When you first pick up "At the Sharp End" you'll be amazed at how much this definitive two-volume history of the Great War reads like a carefully choreographed, personal narrative of a typical soldier on the Western Front between 1914 and 1918. That's because the historian Tim Cook has chosen to see the various critical parts of this mammoth conflict through the experiences of every day, common, feet-on-the-ground soldiery. In an exhaustive effort to lay out the real course of this senseless war between the Great Powers of Europe, Cook has accomplished the hitherto impossible feat. This volume is a book that not only serves as a scholarly chronicle of the significant wartime events from a Canadian perspective but an opportunity to commemorate the exceptional individual and collective qualities of the Canadian military under fire.
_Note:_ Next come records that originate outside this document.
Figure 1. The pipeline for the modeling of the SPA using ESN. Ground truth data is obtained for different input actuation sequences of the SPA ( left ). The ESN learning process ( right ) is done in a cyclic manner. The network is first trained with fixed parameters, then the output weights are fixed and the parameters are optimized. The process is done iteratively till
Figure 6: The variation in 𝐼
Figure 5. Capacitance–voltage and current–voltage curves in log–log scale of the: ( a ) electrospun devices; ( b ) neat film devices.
For a first-time reader, there are some special qualities worth looking out for that will make this an enjoyable and instructive read:
1)As a first-rate historian, Cook will hit you with a lot of detail to digest. Have no fear because he explains it in fairly straightforward terms, with the assistance of easy-to-follow diagrams, maps and pictures;
2)"At the Sharp End" personalizes the history of the war by going into the lives of individuals who made an important positive or negative contribution to its outcome. Many of the stories are very touching portrayals of bravery and ingenuity;
3)The book is organized in such a way as to educate the reader to understand the small daily frustrations of the war in order to eventually grasp its overall futility and gloom;
4)Cook provides excellent character analysis of people like General Sam Hughes, based on very reliable archival sources. He is objective in his attempt to find both the good and bad in his cast of wartime rogues, whom history has otherwise relegated to the trashcan;
5)There are a lot of fascinating photos included the book to reinforce the stark and miserable geography in which this colossal struggle took place;
6)There are few emotions spared in Cook's telling of this epic story. Lots of savagery and inhumanity get exposed here in an effort to bring home to the reader the awfulness of modern warfare.
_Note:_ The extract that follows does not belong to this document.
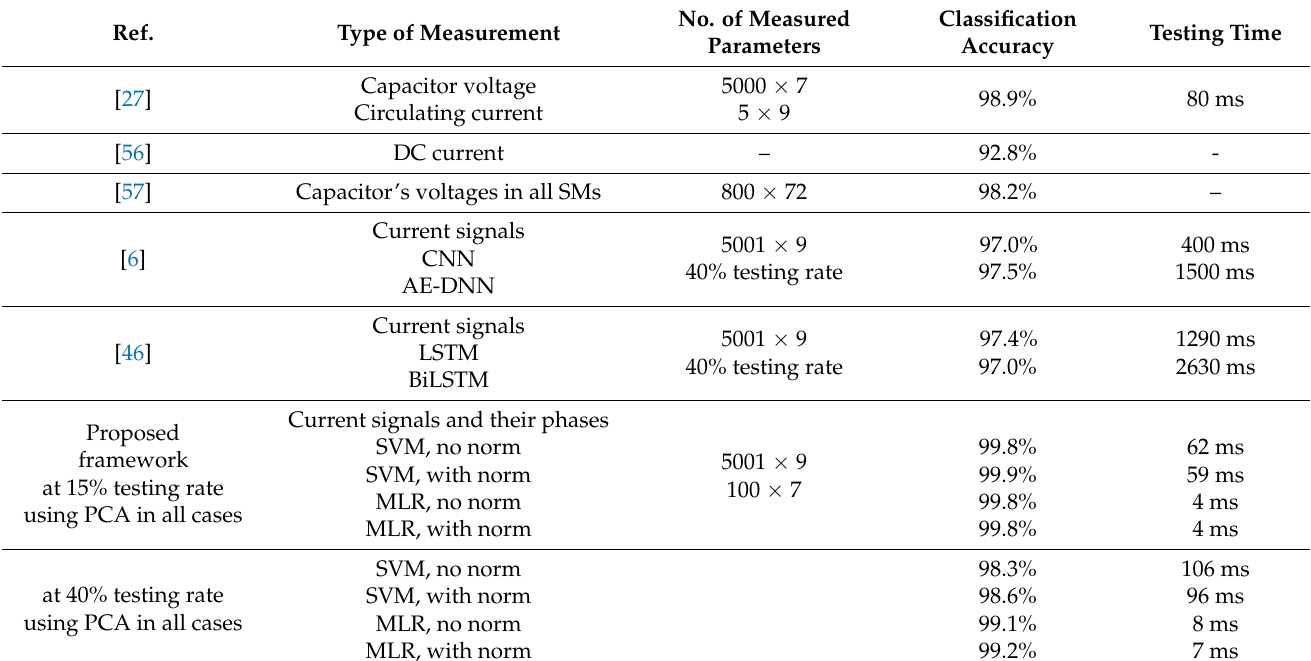
Table 8. Our results with 10-fold cross validation compared with some recently published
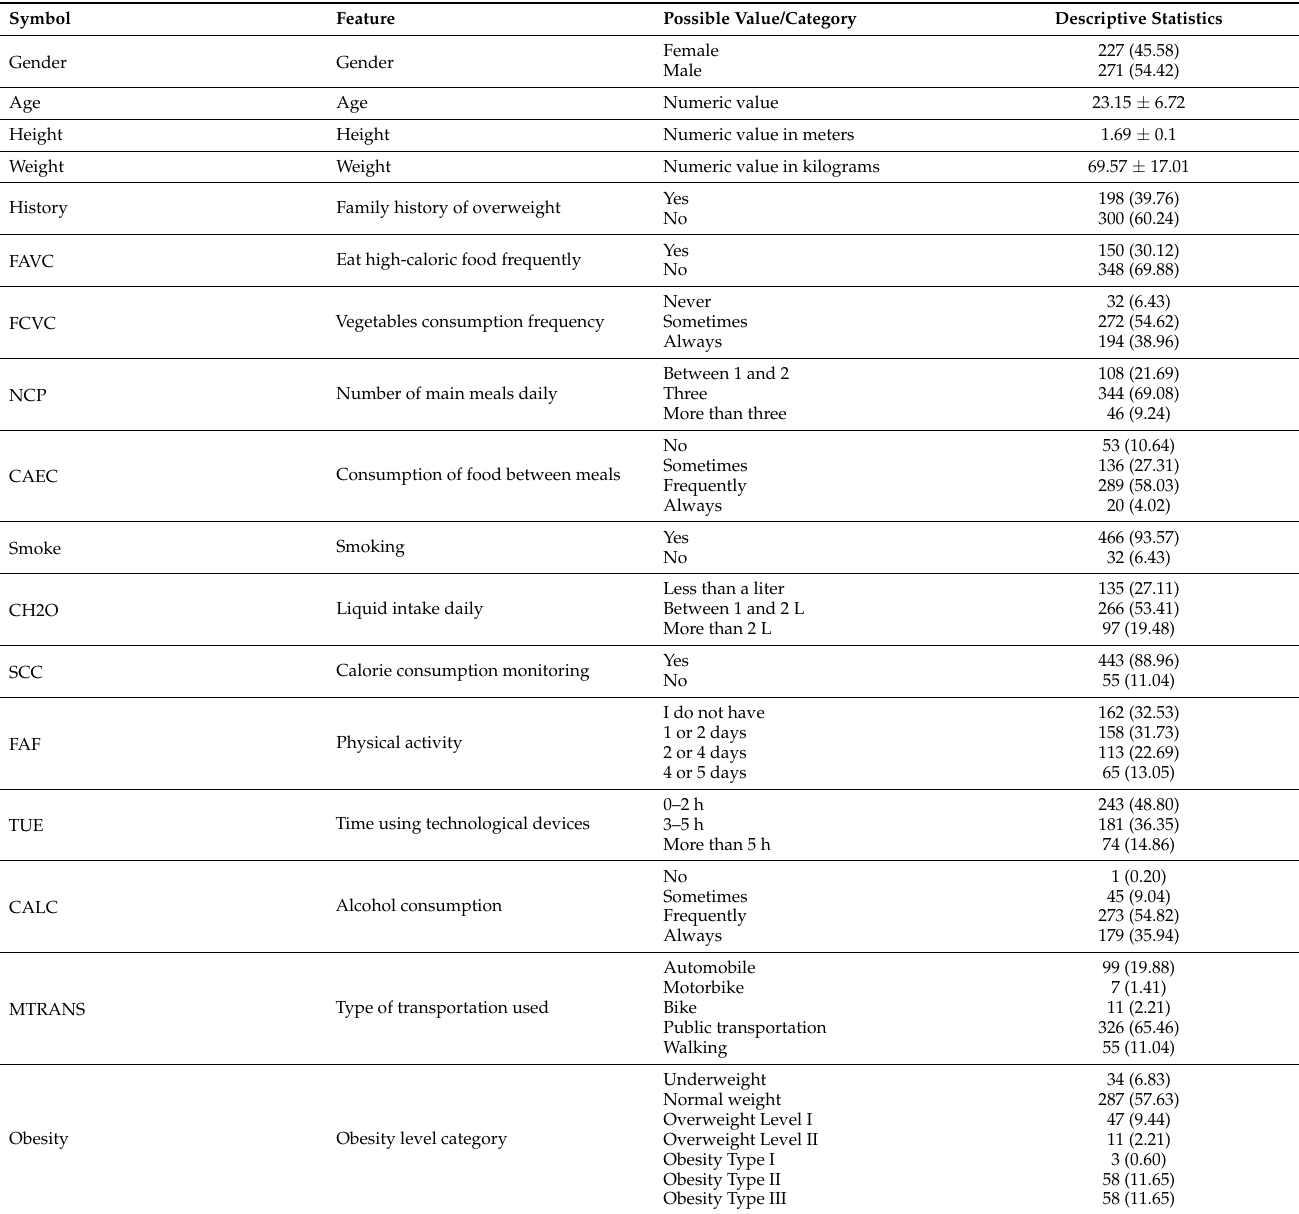
Table 1. Description and values of the features in the dataset related to the obesity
7)Cook devotes considerable space to describing life on both sides of the battle lines. The reader should be able to form a decent appreciation for the German infantry who, too, were drawn into this impossible war to kill or be killed.
Over all, I recommend this book to anyone who wants to see 20th century warfare in a more complete form that puts a name to a face, tells the awful truth, and yet commends individuals for acts of bravery as something good coming out of evil.
on May 28, 2014
A superlative two part history of the Canadian Forces in WW1 this one including the Battle of Vimy Ridge, where my paternal Scottish Great Uncle was killed with the Fife and Forfar's prior to the job being handed over to the Canadians. It is a testament to the British Commander Julian Byng who allowed the Canadians to govern themselves and to Arthur Currie who became the first full General in the Canadian Expeditionary Force. My maternal Uncle was at First Ypres and was severely Mustard Gassed which shortened his life. The two best damned books on WW1 I've had occasion to read, no praise is too great IMO.
on August 20, 2015
I loved the book! An accurate detailed account of the Canadians fighting in WW1 with a tremendous amount of personal detail I have never found in another publication! I can't wait for the second book in the set to arrive! I am so impressed with this book I donated it to a military museum to have it kept in fine condition forever!